Film français de Nadir Moknèche (2023), avec Youssouf Abi-Ayad, Kenza Fortas, Saadia Bentaïeb, Zinedine Soualem, Lubna Azabal, Zahia Dehar, Arturo Giusi Périer, Mehdi Boudina, Mélissa Barbaud, Karina Testa, Mike N’Guyen, Vincent Heneine… 1h30. Sortie le 4 octobre 2023.
Lubna Azabal
Un célibataire rennais d’origine algérienne soumis à la pression de ses parents consent à contracter un mariage arrangé avec une fille de sa communauté qu’il n’a pas choisie. À ce détail près que lui qui a toujours dissimulé son homosexualité à ses proches doit céder à ce diktat anachronique dont son épouse n’est pas davantage dupe que lui, elle qui a parfois outrepassé les limites de la légalité. Nadir Moknèche trouve constamment le ton juste pour traiter de ce sujet délicat qui provoque une secousse tellurique entre tradition et modernité au cœur d’une société française bien peu compatible avec certaines pratiques d’un autre âge. L’audace du film repose sur son contexte. En effet, le cinéma situe généralement ce genre de thématiques dans des territoires encore en décalage sur la question des mœurs, comme c’était le cas dans le Maroc du Bleu du caftan de Maryam Touzani, autre évocation subtile du tabou de l’homosexualité dans laquelle apparaissait déjà l’actrice porte-bonheur du réalisateur, Lubna Azabal, laquelle campe ici la mère de la mariée, elle-même très affranchie. Le réalisateur talentueux de Viva Laldjérie (2004) et Goodbye Morocco (2012) s’appuie en outre sur des interprètes dont l’alchimie fait merveille, qu’il s’agisse du couple central formé par Youssouf Abi-Ayad et Kenza Fortas, de ses parents bouchers à lui qu’incarnent Saadia Bentaïeb et Zinedine Soualem en se pliant aux règles d’un jeu de dupes ou de la toujours touchante Zahia Dehar en décalage perpétuel.
Zahia Dehar et Kenza Fortas
Derrière son beau titre poétique qui résume assez justement son état d’esprit, L’air de la mer rend libre a le mérite de montrer les stratagèmes auxquels sont parfois obligés de se soumettre certains membres de la communauté maghrébine pour pouvoir vivre en plein accord avec leurs sentiments. Nadir Moknèche s’attache là à un comportement induit par le fossé qui s’est creusé au fil du temps entre le respect de certaines pratiques qui peuvent paraître d’un autre âge et une évolution des mœurs qui ne cesse de s’accélérer en se mondialisant. Un décalage sociétal qui ne peut se résoudre que par le mensonge et la dissimulation.
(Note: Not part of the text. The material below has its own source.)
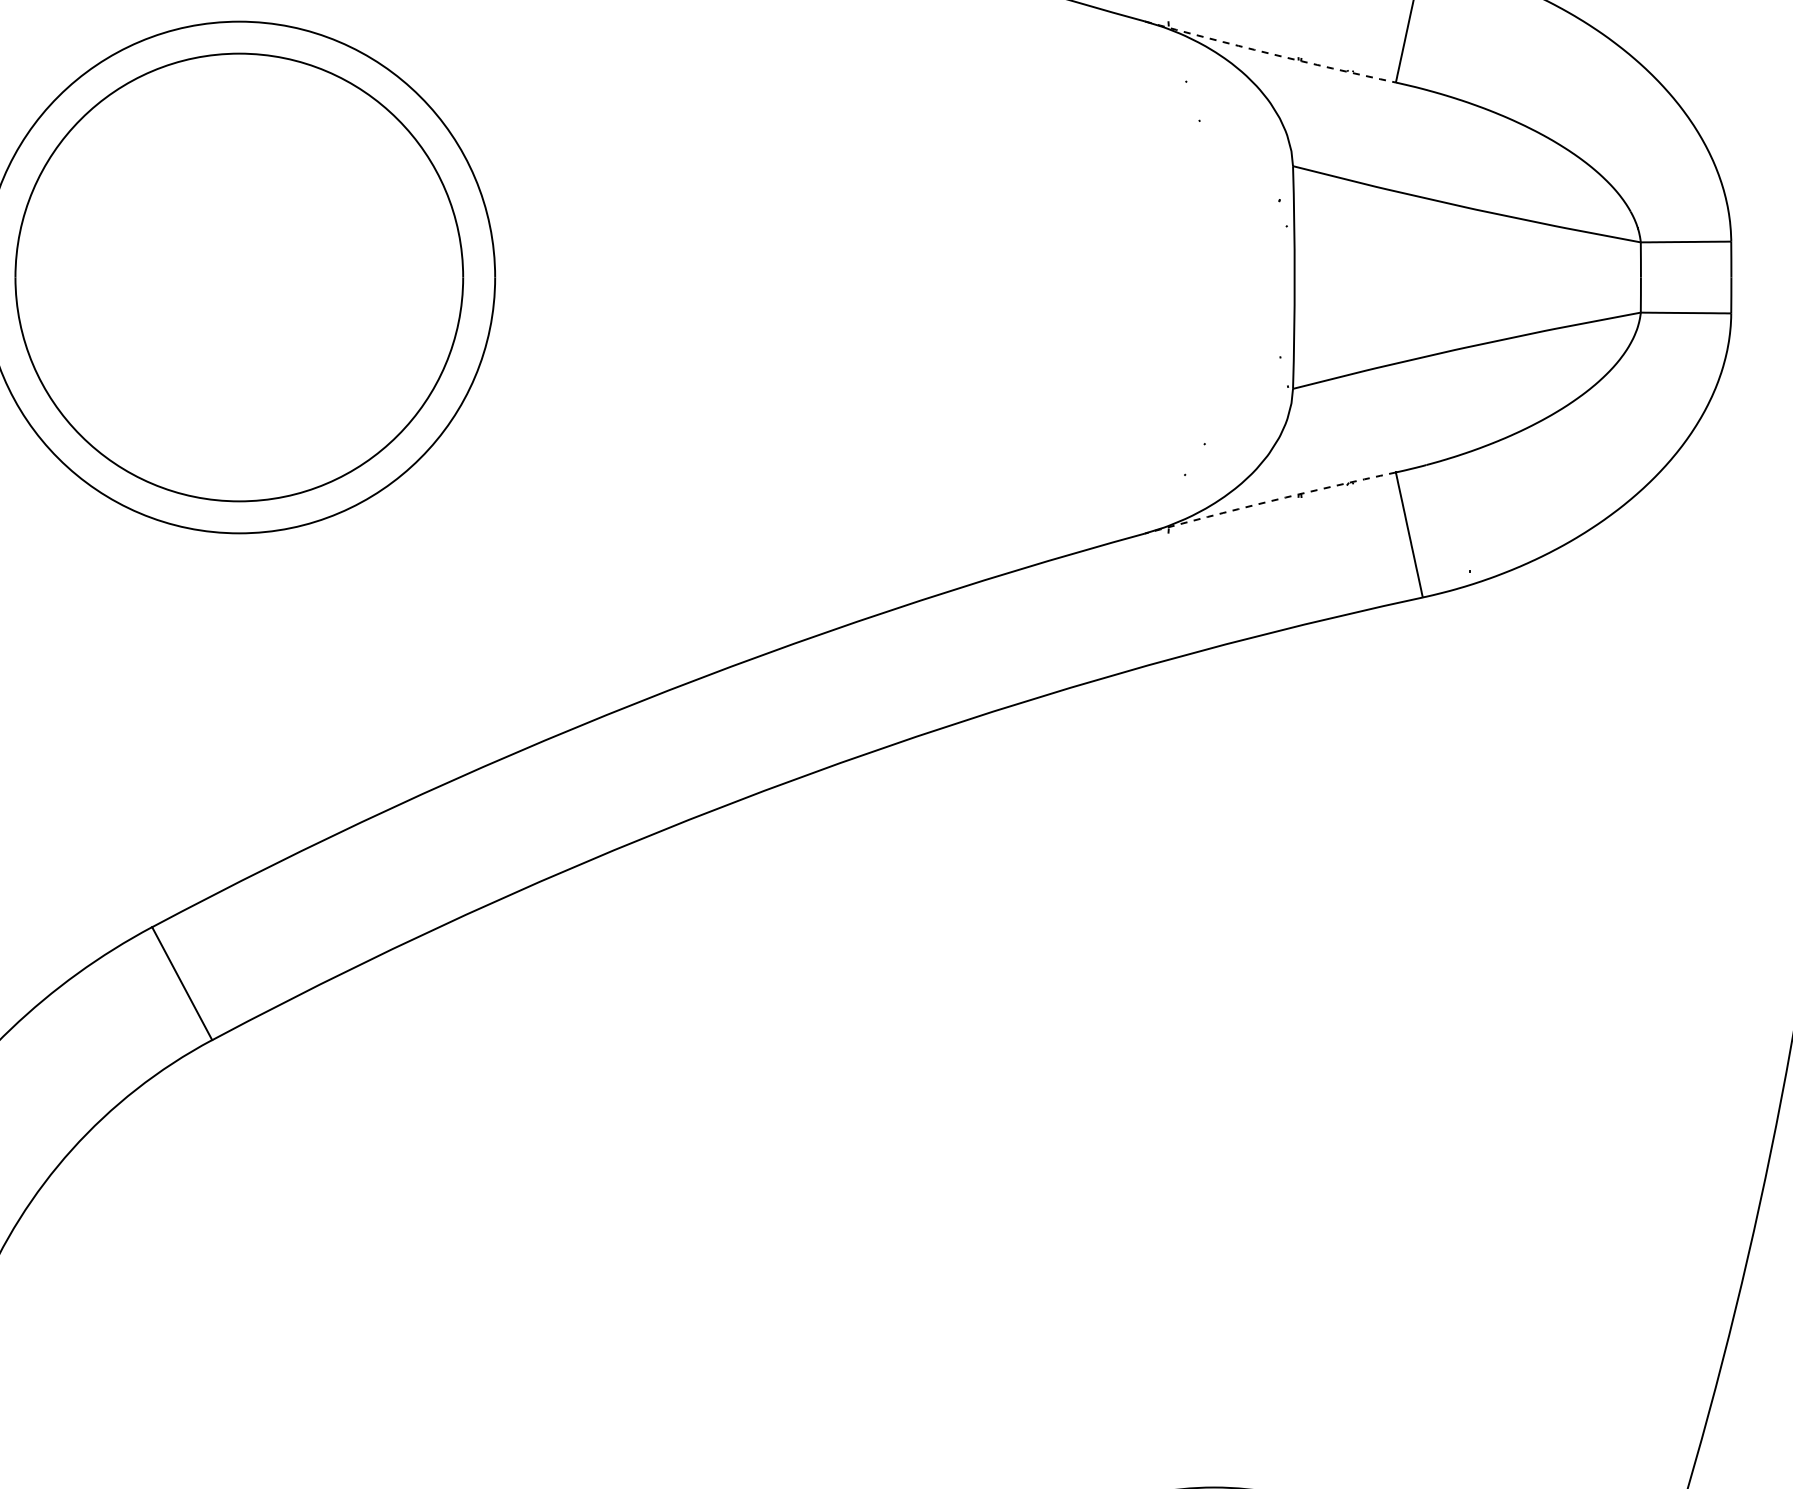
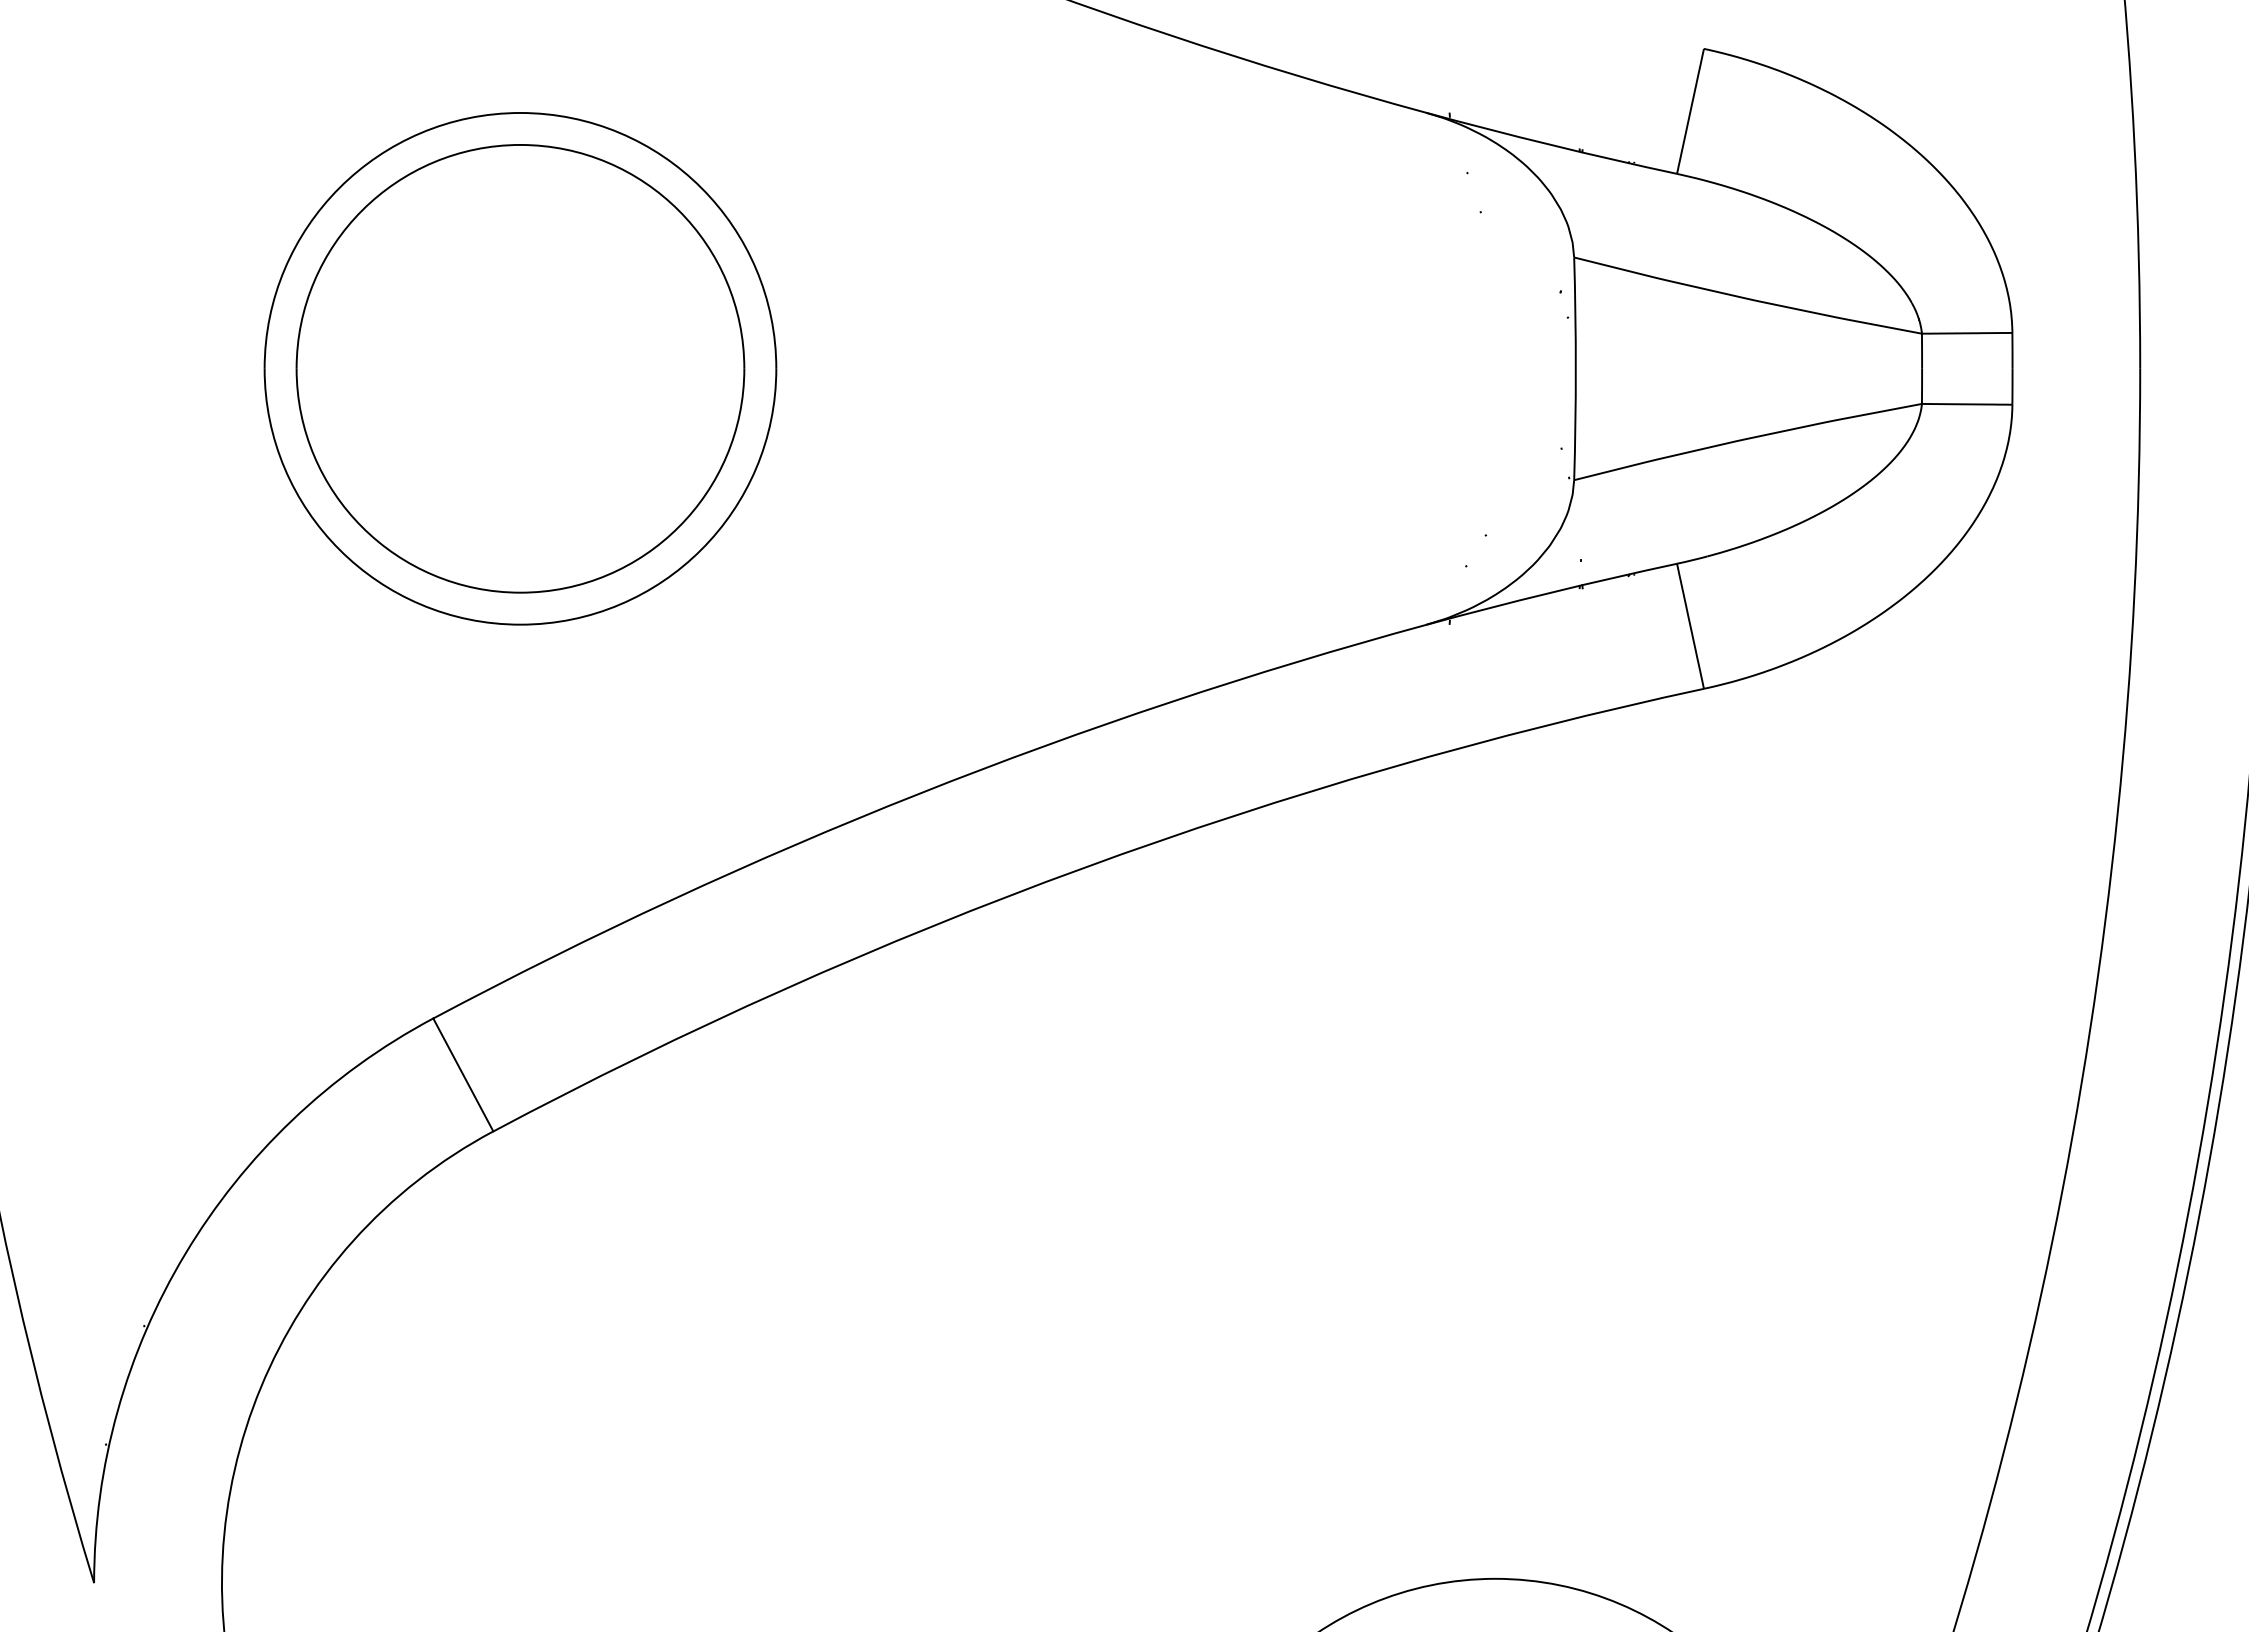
arc: (1270, 54) -> (1551, 145), dashed -> solid
arc: (1270, 501) -> (1551, 592), dashed -> solid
C’est cette hypocrisie endémique que met en évidence cette étude de mœurs dans laquelle le mariage est considéré comme un véritable pacte social sinon une transaction commerciale dont l’institution devient à la fois une protection et un rempart contre les assauts de l’extérieur qui autorise chacun à vivre selon ses désirs en préservant les apparences aux yeux du monde extérieur. Pas sûr que ce film audacieux et courageux voie sa diffusion autorisée dans les pays du Maghreb. Il s’impose toutefois par sa sincérité et un refus du manichéisme qui montre que tous les protagonistes sacrifient à des concessions pour préserver les apparences sinon… la paix des ménages.